Regardless, this is the basic model for a many-to-one relationship, which is what you're looking for: one product, many tests (or, with all four tables, many-to-many: many products, many test types). You need them in separate tables, with each product given an id, and then a foreign key to link each test result to the product it applies to.
Now, let's talk about constraints.
One that I would probably think about throwing on would be a unique key on the test-result table that indexes both the product id and test type, and then be sure to use "ON DUPLICATE KEY UPDATE" so that old values are overwritten by newer ones. That way, you're certain to only ever have one result for each test for each product. If you want to keep old records as well, disregard this paragraph.
The one thing you will definitely lose is the ability to require that all tests are done for a given product. That much will have to be done outside of the database. If you want to require that all the columns are filled in for every single product, then you have to do it pretty much the way you've been doing it (one column for each test in a colossal unified table with NOT NULL constraints on every test column), because now the test results and object id are functionally dependent on each other (neither can exist without the other).
I would use (at least) the following tables:
Product
Id, Name, TestSchedule
Analysis E.g. Measurement of temperature with normal operating parameters with a 1 Kelvin fault tolerance
Id, Name, Description, Instruction
Test E.g. Temperature measurement in product p, expected result is 300-360 Kelvin.
Id, ProductId, AnalysisId, LowerLimit, UpperLimit
TestResult Test result for batch X, e.g. 342 Kelvin, pass
Id, BatchId, TestId, Result, Status (pass/fail)
The reason for having both an Analysis table and a Test table is normalisation. The analysis is generic, specifying a method. The test specifies acceptable limits when the analysis is performed on a particular product.
I think you are looking at needing to use a Many To Many Table.
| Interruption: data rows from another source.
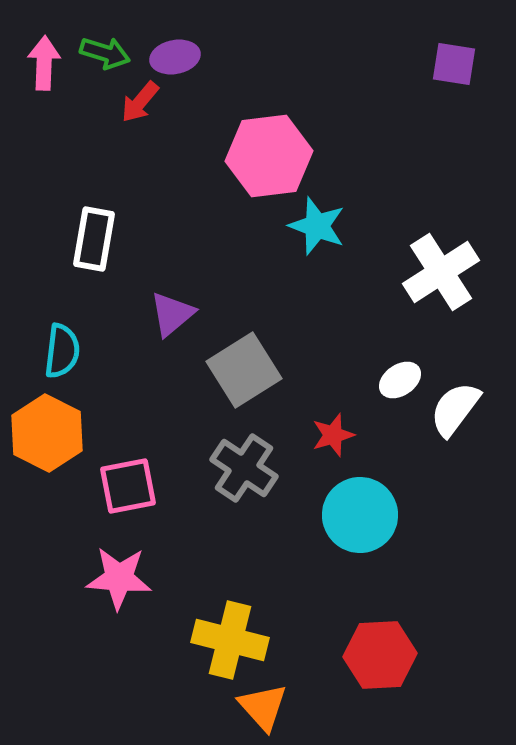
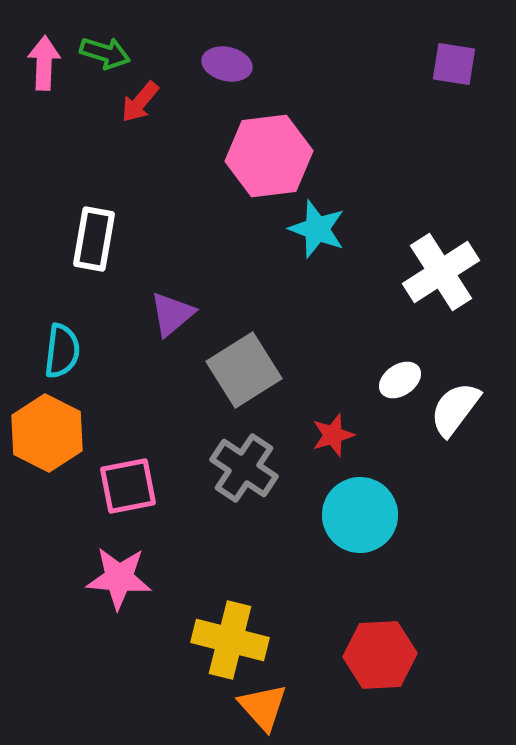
purple ellipse: moved 52 px right, 7 px down; rotated 24 degrees clockwise
cyan star: moved 3 px down
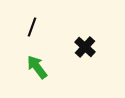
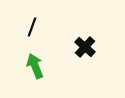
green arrow: moved 2 px left, 1 px up; rotated 15 degrees clockwise
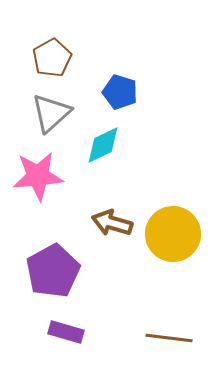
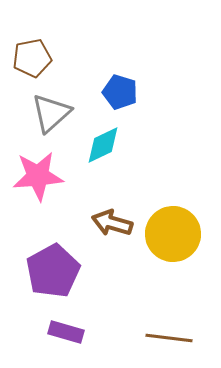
brown pentagon: moved 20 px left; rotated 18 degrees clockwise
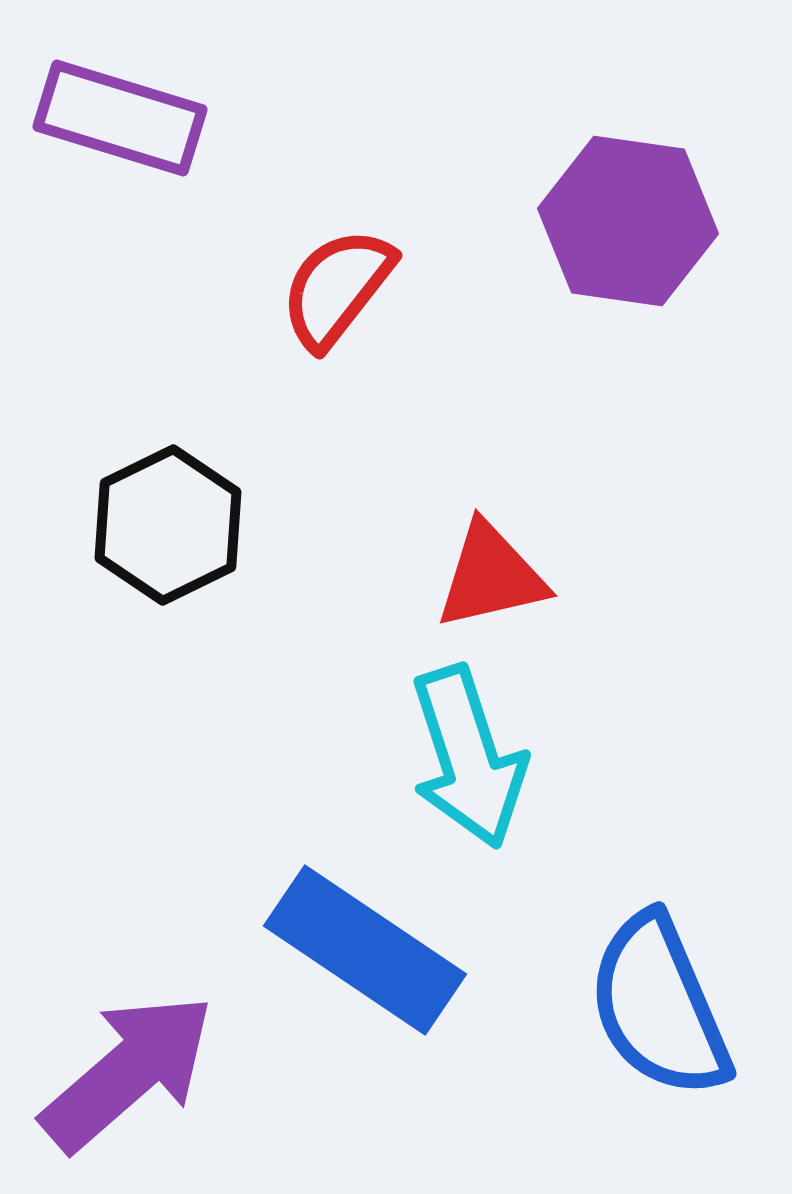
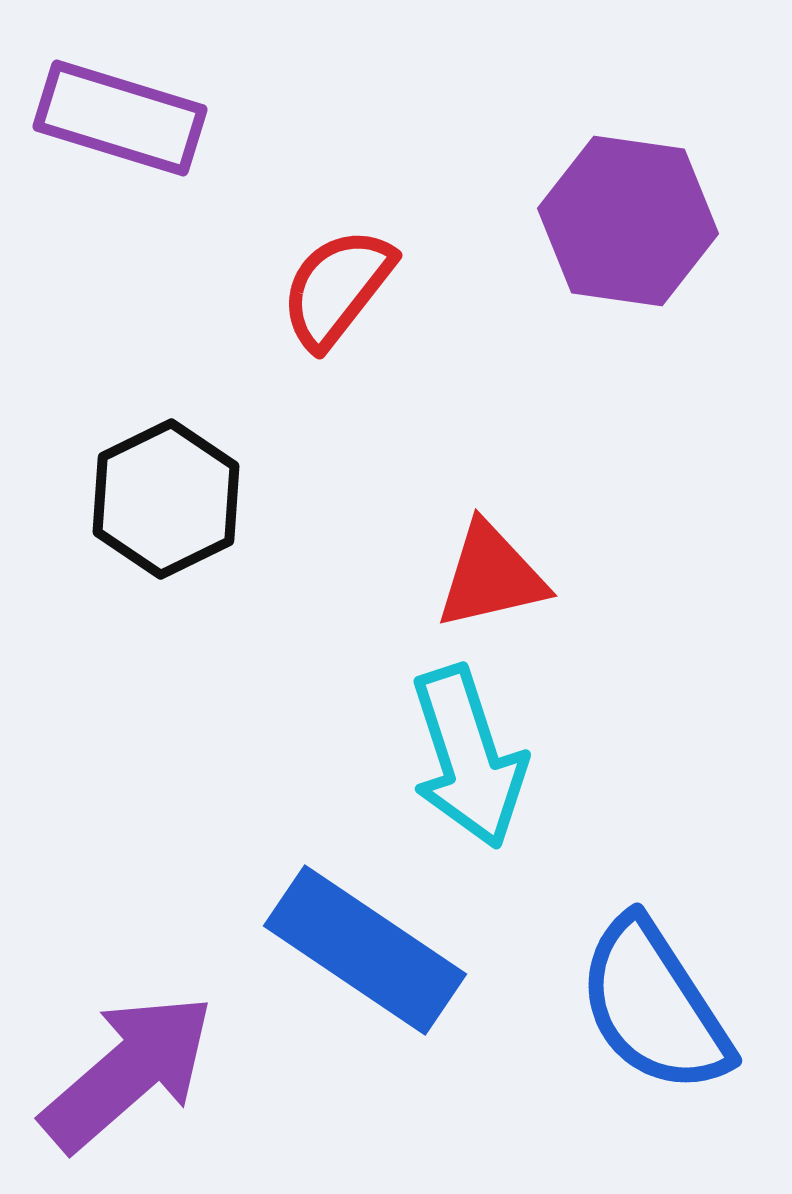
black hexagon: moved 2 px left, 26 px up
blue semicircle: moved 5 px left; rotated 10 degrees counterclockwise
So One table that stores your products, one that stores each unique test, and then a third M2M table that links product A to however many tests it needs. you M2M could also store (generically) your test results.
Create a table of products with a unique ID / product. Then create a table of tests with a unique test id and a column for applicable product(s). Join these to find which tests apply to which products. You can add new tests at any point.
Further you could have a 'test version' column if you want to store test history, results, etc.